>> begin SELECTED EXTRACT

International Organizations
Armenia is a member of the CIS, the United Nations (UN), and the Organization for Security and Cooperation in Europe (OSCE). In October 1994 the country joined the Partnership for Peace program, which provides for limited military cooperation with the North Atlantic Treaty Organization (NATO).
HISTORY
This section highlights some of the pivotal events in the history of Armenia. For a more detailed history of Armenia before the 20th century, see Armenia (region).
The modern republic of Armenia covers only the northeastern portion of an area historically inhabited by Armenians, whose ancestors settled in the area of Mount Ararat, in present-day Turkey, in the late 3000s BC. In the early 1st century BC Armenian king Tigranes I formed an empire—the most extensive Armenian realm in history—that stretched from the Caspian Sea to the Mediterranean Sea and included parts of Georgia and Syria. Tigranes’s empire came under the control of the Roman Empire before the end of the 1st century, however, and Armenia became a buffer zone—and often a battleground—in Rome’s campaigns against the Parthians, who ruled over Persia (present-day Iran).
In the 1st century AD a Parthian-Roman treaty installed the Parthian Arsacid dynasty as rulers of Armenia. The treaty required the dynasty to act in allegiance with Rome. In Persia, the Arsacid dynasty fell to the Sassanids in the early 3rd century. The Sassanids initially seized Armenia, but the Roman Empire wrested control of Armenia later that century and then restored the Arsacids to power, crowning Tiridates III as Armenian king. Tiridates converted to Christianity in the early 4th century and established a state church. His conversion predated that of Constantine the Great of the Byzantine Empire (the eastern portion of the Roman Empire), making Armenia the first state to officially adopt Christianity.
The Byzantine and Persian empires divided Armenia in the late 4th century, with Persia taking the larger eastern section, but in the early 7th century all of Armenia came under Byzantine rule. In 653 the Byzantine Empire ceded Armenia to the Arabs, who had already conquered Persia. Armenia was granted virtual autonomy under Arab suzerainty. In 806 the Arabs installed a noble Armenian family, the Bagratuni (Bagratid) line, as governors of Armenia. In 885, one of this line, Ashot I, became the sovereign of an independent Armenian kingdom, and several additional small independent Armenian kingdoms subsequently arose. This period of Armenian independence ended with the conquests of a resurgent Byzantine Empire under Basil II, who ruled from 976 until 1025. Byzantine control was short-lived, however, as invasions of the Seljuk Turks (see Seljuks) brought most of Armenia under Turkish control by 1071.

>> end SELECTED EXTRACT

Summarize the Armenia text in two sentences.

>> begin GIVEN ENTRIES

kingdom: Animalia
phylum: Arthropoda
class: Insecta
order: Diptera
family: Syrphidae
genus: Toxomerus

>> end GIVEN ENTRIES
>> begin GIVEN ENTRIES

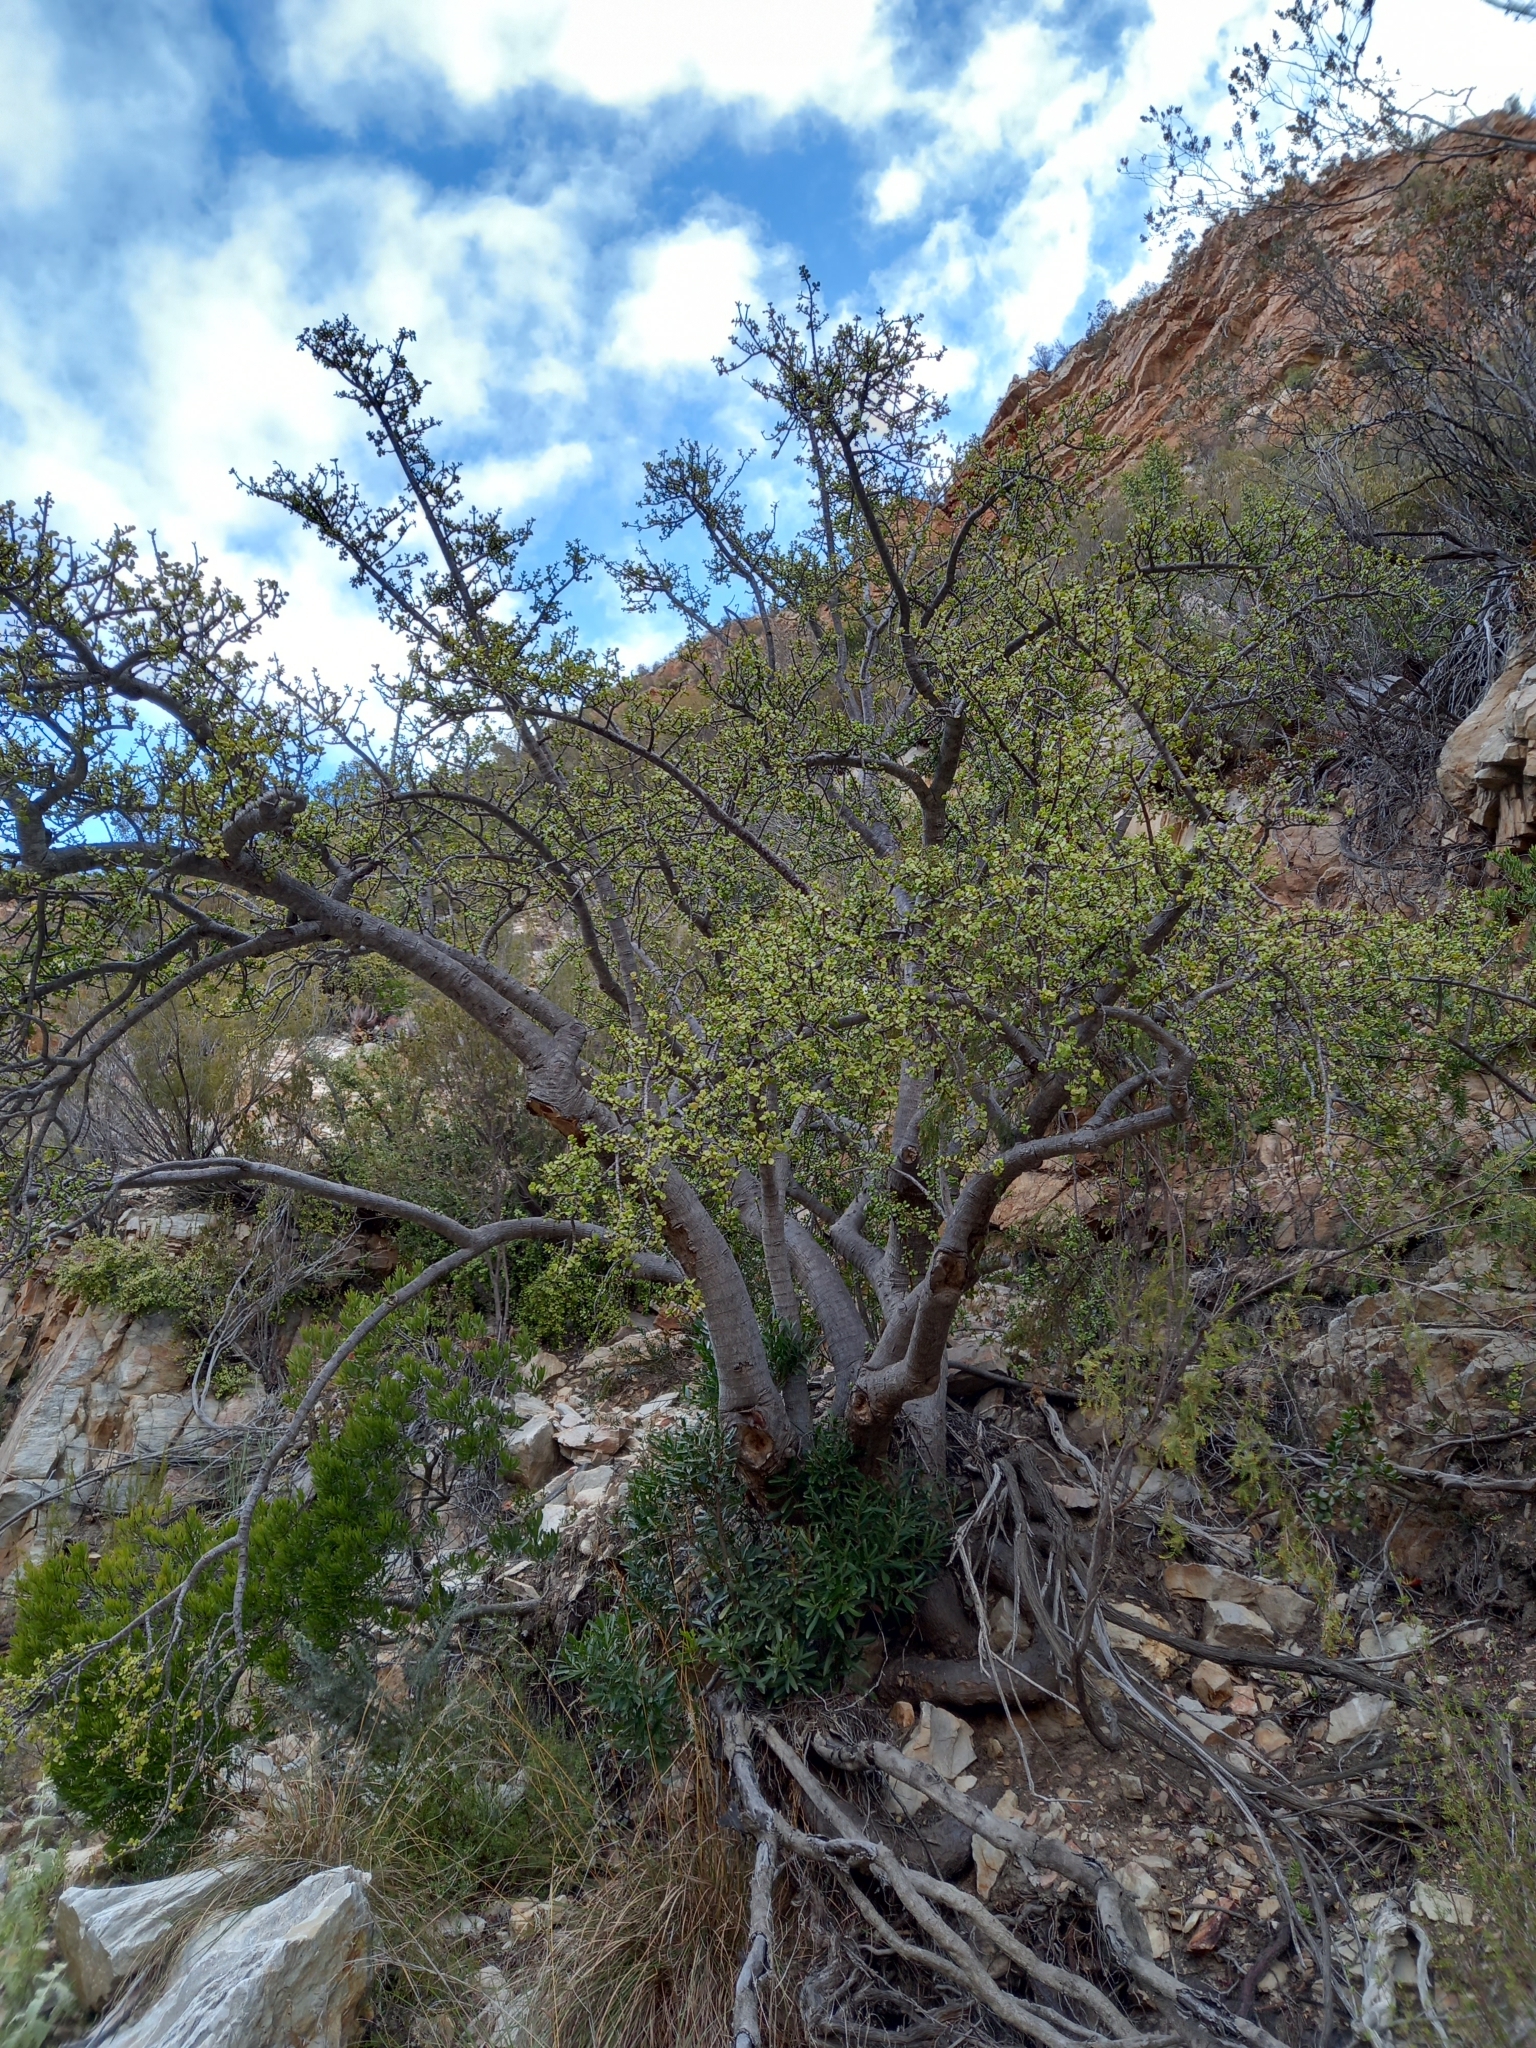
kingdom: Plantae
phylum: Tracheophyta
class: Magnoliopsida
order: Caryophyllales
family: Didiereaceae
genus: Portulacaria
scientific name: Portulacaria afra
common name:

>> end GIVEN ENTRIES
>> begin GIVEN ENTRIES

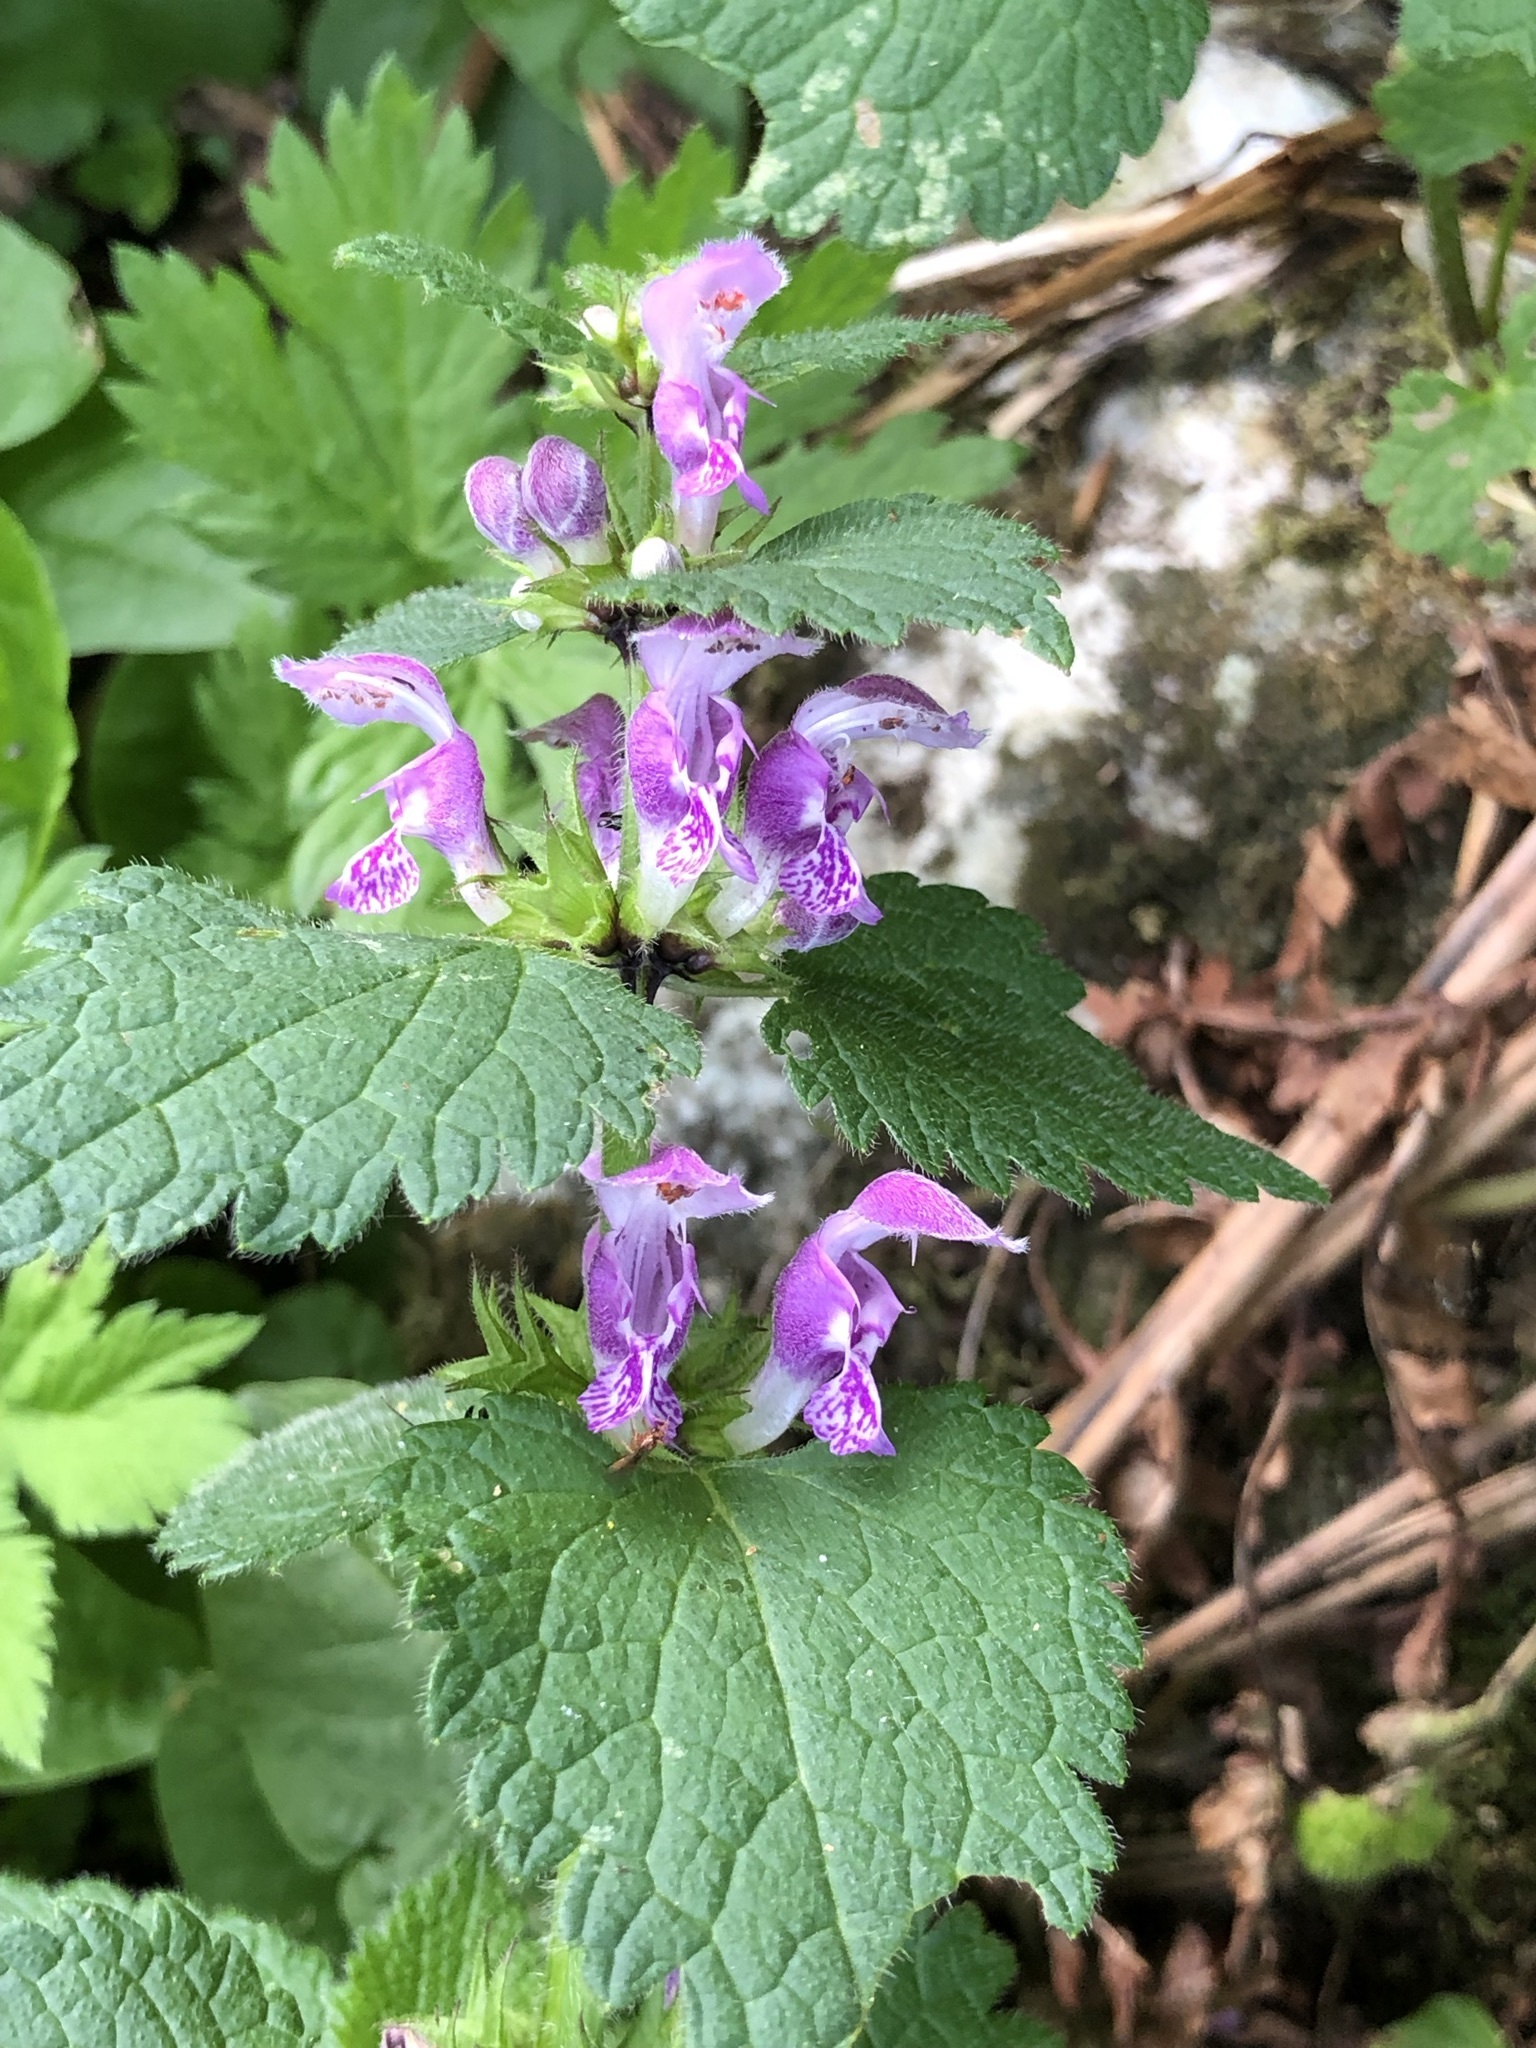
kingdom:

>> end GIVEN ENTRIES

■ **WRITTEN ANSWER**: Armenia belongs to the CIS, the UN, and the OSCE, and in October 1994 it joined NATO's Partnership for Peace program. Its history ranges from the empire of Tigranes I, the most extensive Armenian realm, to its adoption of Christianity under Tiridates III as the first state to do so officially, followed by Roman, Persian, Byzantine, and Arab rule and a period of independence before most of the country came under Seljuk Turkish control by 1071.